[Document section — start]

Trurl Posted Wednesday at 05:34 AM Author Posted Wednesday at 05:34 AM Well let me say I am not trying to discredit statistics. I am just finding some idiosyncrasies in them. Are research papers and statistics useful in answering unknown problems in the medical field? Well I have been reading that book How to Read Papers and it seems that unknown answers are based on opinions supported by facts but still basically a judgement call. The book even says given the same facts 2 doctors can have different interpretations. Meta studies compare the results of many papers. I talked with a med student a few weeks ago. He mentioned meta studies, but had a hard time explaining how such decisions are made. AI probably helps. And obviously if the problem is unknown the doctor is looking for the best treatment the research is the only option. Again I am not saying research papers don’t have use or the doctor making a judgement call is wrong. That is just how it works. I’m just saying some science is art form.
swansont Posted Wednesday at 01:12 PM Posted Wednesday at 01:12 PM And I’m saying details matter. Saying doctors can disagree is not saying they will. You don’t specify how often this happens, or under what circumstances, which might lead someone to conclude it happens more often than it does. Science strives for precision. Being vague is the enemy.
Trurl Posted 19 hours ago Author Posted 19 hours ago I am not a doctor, I don’t know how often it happens. I just read the book. But this often occurs when they are dealing with the unknown. We all heard of people going to see multiple doctors or patients being misdiagnosed. My question is are the statics helping or hindering how we judge a credible paper? They give you a way to sum up a paper after the abstract, but using stats to summarize the value of a paper imho would lead to disagreement among doctors. Obviously there must be other sorting and cataloging methods, but I am focusing on stats. For instance there was a study report on the local news that processed red meat consumption increased risk of dementia 13%. That is useful and sounds like a worthwhile study. But can we use these stats to compare to other works? This is computational science. The rest of this post is just mho and is meant more for discussion than factual science. But the red meat study followed 30,000 people for several years. I think data science is being applied to everything to find the big discovery. Instead we are getting massive amounts of endless data. So we turn to ai to sort this data. The Sixth Sally or How Trurl and Klapaucius Created a Demon of the Second Kind to Defeat the Pirate Pugg This story explains everything.

[Document section — finish]
[Provided records — start]

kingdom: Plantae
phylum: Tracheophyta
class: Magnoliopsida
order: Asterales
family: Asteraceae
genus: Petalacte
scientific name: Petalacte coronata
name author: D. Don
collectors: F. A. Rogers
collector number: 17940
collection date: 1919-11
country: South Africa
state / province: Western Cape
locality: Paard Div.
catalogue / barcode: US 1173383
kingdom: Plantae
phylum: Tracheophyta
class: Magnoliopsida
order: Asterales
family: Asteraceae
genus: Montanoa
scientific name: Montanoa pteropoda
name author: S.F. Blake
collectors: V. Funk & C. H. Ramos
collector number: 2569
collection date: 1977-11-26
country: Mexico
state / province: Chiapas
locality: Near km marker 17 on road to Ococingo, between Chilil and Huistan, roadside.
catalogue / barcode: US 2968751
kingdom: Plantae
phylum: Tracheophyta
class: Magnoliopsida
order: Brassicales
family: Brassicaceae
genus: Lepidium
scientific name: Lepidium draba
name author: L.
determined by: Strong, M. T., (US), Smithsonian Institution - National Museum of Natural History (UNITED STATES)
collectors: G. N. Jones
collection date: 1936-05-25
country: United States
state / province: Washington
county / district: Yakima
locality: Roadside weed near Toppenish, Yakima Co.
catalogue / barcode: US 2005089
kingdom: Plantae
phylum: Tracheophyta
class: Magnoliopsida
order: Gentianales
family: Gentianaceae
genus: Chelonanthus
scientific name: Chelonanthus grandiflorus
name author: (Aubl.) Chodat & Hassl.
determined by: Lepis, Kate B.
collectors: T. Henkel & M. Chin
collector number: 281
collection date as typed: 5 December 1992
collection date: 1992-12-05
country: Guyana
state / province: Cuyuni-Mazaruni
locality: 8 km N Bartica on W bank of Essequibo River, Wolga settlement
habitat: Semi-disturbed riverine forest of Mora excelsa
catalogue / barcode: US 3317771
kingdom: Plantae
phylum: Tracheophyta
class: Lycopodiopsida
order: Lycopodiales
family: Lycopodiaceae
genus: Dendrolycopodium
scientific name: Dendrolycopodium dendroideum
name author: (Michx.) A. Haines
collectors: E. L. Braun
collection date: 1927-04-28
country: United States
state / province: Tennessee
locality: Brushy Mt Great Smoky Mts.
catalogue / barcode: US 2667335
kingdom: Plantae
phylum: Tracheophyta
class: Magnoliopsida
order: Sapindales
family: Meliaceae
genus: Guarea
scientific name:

[Provided records — finish]

## [Requirement 1]
In the forum thread on statistics in medical research, rewrite the paragraph beginning "swansont Posted Wednesday at 01:12 PM" as a short bulleted list that keeps its main points.
## [Requirement 2]
Carry on the forum thread on statistics in medical research from the last post shown, adding the next reply.

## [Exercise response 1]
- Details matter.
- Doctors being able to disagree does not mean they will.
- The earlier post does not say how often this happens or under what circumstances, which could lead someone to think it happens more often than it does.
- Science strives for precision, and vagueness is the enemy.

## [Exercise response 2]
CharonY Posted 18 hours ago Posted 18 hours ago 58 minutes ago, Trurl said: My question is are the statics helping or hindering how we judge a credible paper? They give you a way to sum up a paper after the abstract, but using stats to summarize the value of a paper imho would lead to disagreement among doctors. Obviously there must be other sorting and cataloging methods, but I am focusing on stats. That is not how it works, though. The papers will outline the statistical method in the methods section. That will tell you (if you know how to read) a fair bit about things like how strong the observed effects are, the cohort size and composition can be used to evaluate how specific or universal the data set might be and so on. For example, a paper doing calculations with only three patients is not going to have the statistical power of a study with a cohort of a few thousand participants.You just don't look at numbers without context. 1 hour ago, Trurl said: or instance there was a study report on the local news that processed red meat consumption increased risk of dementia 13%. That is useful and sounds like a worthwhile study. But can we use these stats to compare to other works? This, for example in isolation is entirely worthless. One would need to read the paper and look at how they arrived at that number. Especially the use of percentages without showing base value is not telling much.